Read the records below and report each line in which "deux" occurs.

MATERIAL PROVIDED »
++++++++++++++++++++

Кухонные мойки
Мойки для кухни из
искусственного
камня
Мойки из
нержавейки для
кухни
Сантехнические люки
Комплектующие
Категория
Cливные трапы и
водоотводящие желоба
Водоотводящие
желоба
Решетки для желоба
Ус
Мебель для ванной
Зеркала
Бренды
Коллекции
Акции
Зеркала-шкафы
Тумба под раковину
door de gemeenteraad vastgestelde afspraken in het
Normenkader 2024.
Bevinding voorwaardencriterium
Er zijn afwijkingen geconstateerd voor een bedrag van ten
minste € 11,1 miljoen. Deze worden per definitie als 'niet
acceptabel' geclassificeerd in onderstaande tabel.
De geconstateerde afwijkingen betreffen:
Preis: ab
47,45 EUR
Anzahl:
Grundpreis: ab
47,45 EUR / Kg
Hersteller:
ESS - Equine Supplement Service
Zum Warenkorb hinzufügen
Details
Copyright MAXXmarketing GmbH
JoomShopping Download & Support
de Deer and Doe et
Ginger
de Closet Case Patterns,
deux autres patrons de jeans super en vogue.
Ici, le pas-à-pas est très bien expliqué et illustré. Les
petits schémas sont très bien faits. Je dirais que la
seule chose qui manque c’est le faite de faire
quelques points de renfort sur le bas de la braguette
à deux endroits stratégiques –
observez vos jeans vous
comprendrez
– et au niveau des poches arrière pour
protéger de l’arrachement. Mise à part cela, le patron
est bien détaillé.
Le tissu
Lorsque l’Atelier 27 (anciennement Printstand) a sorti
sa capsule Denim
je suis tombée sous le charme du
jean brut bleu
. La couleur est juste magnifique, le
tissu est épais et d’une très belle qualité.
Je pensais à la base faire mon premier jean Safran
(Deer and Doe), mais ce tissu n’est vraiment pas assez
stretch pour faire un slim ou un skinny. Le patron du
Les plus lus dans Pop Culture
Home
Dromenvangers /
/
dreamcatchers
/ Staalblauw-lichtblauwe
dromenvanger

++++++++++++++++++++

SOLUTION FOR THIS PROBLEM »
deux autres patrons de jeans super en vogue.
à deux endroits stratégiques –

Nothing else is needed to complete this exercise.